__Source passage__
## begin

3.5. Plan of analysis

To get preliminary insights in the data, descriptive statistics and explanatory graphs will be investigated once the dataset is prepared and cleaned. After that, the data analysis will commence and all the different cluster solutions (4x4) will be formed and investigated on internal validity. After finding the most internal valid cluster solution per variable type, these four cluster divisions will be added as a variable to the dataset and the logit model will be run including the different segmentation variables.

4. Results

4.1. Preliminary checks

In order to get reliable results, it is necessary to check for missing values and outliers. According to Leeflang et al. (2015), “outliers represent extreme or distant values relative to other observations in the data, which may contribute to biased estimations”. Besides, Schafer & Graham (2002) mention that when dealing with missing values (N.A.: Not Available), one must either with grounded assumptions impute the missing values or delete them from the dataset in order to get reliable results.

4.1.1. Missing values

In addition, imputation methods were tested to predict duration N.A.’s based on other available variables. However, the prediction models resulted in extremely low 𝑅! _{scores, which indicates}

that the variables used for predicting the missing values are not able to explain the missing variable reasonably. Hence, they were not applied to impute the missing data points.

4.1.2. Outliers

All variables that are included in the analyses were checked on outliers. The majority of the variables did show some extreme values. This can nevertheless be explained by the fact that for many variables, values are closely together or almost equal. As a result, the outliers that are present in the boxplots are not considered to be significantly impacting the analysis. Omitting them could result in a loss of important information and therefore no outliers have been deleted. Yet, there is one customer journey that contains 64,503 touch points while all the other observations have a maximum number of 8,891. The fact that this observation is about 7 times as large, and given that this data point is the only one exceeding the 8,891 touch points, it is assumed that this data point is unrealistic. As it influences other variable values as well, it would bias the results. Therefore, only this observation was deleted from the dataset. This resulted in the final dataset containing 29,011 customer journeys of 9,677 users.

4.2. Data description

Fig. 4. Descriptive statistics for demographics

Consequently, some key characteristics of the purchase journeys are discussed. The average number of touch points to which a customer is exposed in a journey is 82.45 and the average duration of a journey is 4,509.10 seconds (approximately 75 minutes), for a total of 29,011 customer journeys. The CICs that occur most frequently in the journeys are accommodations websites (1) and tour operator/travel agent website competitor (7). The CICs that occur least frequently are tour operator/ travel agent search focus brand (12), information/comparison search (6) and tour operator/travel agent search competitor (9). The FIC that occurs most frequently in the journeys is retargeting (22). The FIC that occurs least frequently is affiliates (18). The average share of CICs in a customer journey is relatively high with a value of 0.9908 while the average share of FICs in a customer journey is relatively low with a value of 0.0092. Furthermore, 23,243 journeys occurred via a fixed device and 5,768 journeys via a mobile device.

## end

__Data records__
## begin

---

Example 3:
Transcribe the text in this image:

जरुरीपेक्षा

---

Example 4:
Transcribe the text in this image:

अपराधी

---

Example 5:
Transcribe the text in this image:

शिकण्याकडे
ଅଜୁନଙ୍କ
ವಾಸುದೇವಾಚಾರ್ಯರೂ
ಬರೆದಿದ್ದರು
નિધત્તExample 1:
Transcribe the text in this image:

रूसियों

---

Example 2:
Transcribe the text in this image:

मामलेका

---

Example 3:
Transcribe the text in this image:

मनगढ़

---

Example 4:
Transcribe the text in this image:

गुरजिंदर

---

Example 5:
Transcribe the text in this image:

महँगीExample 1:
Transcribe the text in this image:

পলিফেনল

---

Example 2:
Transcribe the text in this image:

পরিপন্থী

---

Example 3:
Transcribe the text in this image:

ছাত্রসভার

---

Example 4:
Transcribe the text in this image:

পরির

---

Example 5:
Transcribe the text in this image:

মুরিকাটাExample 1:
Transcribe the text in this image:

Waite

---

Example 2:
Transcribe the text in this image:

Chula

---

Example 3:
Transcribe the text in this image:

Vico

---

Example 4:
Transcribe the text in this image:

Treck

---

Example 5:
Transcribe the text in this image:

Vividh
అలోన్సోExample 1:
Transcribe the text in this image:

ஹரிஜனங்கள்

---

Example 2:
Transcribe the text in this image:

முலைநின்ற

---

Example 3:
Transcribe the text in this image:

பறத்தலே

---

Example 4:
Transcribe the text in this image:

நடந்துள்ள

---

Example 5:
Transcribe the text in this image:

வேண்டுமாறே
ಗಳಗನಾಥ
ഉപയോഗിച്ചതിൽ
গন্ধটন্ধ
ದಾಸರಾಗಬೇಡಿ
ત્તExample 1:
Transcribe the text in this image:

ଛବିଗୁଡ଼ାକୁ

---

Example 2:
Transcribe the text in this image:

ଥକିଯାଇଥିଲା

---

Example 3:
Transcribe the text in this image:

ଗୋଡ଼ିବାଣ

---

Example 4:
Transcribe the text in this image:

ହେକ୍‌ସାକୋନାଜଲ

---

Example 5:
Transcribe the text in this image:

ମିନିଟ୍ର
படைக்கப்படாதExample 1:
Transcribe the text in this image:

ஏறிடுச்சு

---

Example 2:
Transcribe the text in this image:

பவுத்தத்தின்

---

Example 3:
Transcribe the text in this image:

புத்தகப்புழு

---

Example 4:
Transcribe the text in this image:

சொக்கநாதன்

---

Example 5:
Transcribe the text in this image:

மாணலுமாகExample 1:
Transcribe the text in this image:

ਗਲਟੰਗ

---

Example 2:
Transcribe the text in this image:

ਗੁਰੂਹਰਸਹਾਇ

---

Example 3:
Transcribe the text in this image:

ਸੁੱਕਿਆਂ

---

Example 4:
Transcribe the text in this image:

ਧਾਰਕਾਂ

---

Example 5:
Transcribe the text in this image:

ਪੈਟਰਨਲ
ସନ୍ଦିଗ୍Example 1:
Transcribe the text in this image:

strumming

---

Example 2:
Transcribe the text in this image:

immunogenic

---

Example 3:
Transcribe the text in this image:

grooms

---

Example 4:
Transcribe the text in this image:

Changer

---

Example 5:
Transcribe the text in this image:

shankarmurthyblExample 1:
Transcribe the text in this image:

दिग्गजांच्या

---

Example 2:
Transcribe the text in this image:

## end

__Job 1__
In the passage on customer journey data, explain why most extreme values were kept while one customer journey was removed. Answer in one to three sentences.
__Job 2__
According to the passage on customer journey data, how many journeys occurred via a mobile device?

__Correct response 1__
Most extreme values were kept because many variables have values that lie close together or are almost equal, so those outliers were not considered to significantly affect the analysis, and omitting them could lose important information. The single journey with 64,503 touch points was about seven times the 8,891 maximum of every other observation and the only one above it. It was therefore judged unrealistic and deleted, since it also influenced other variable values and would bias the results.

__Correct response 2__
5,768 journeys occurred via a mobile device.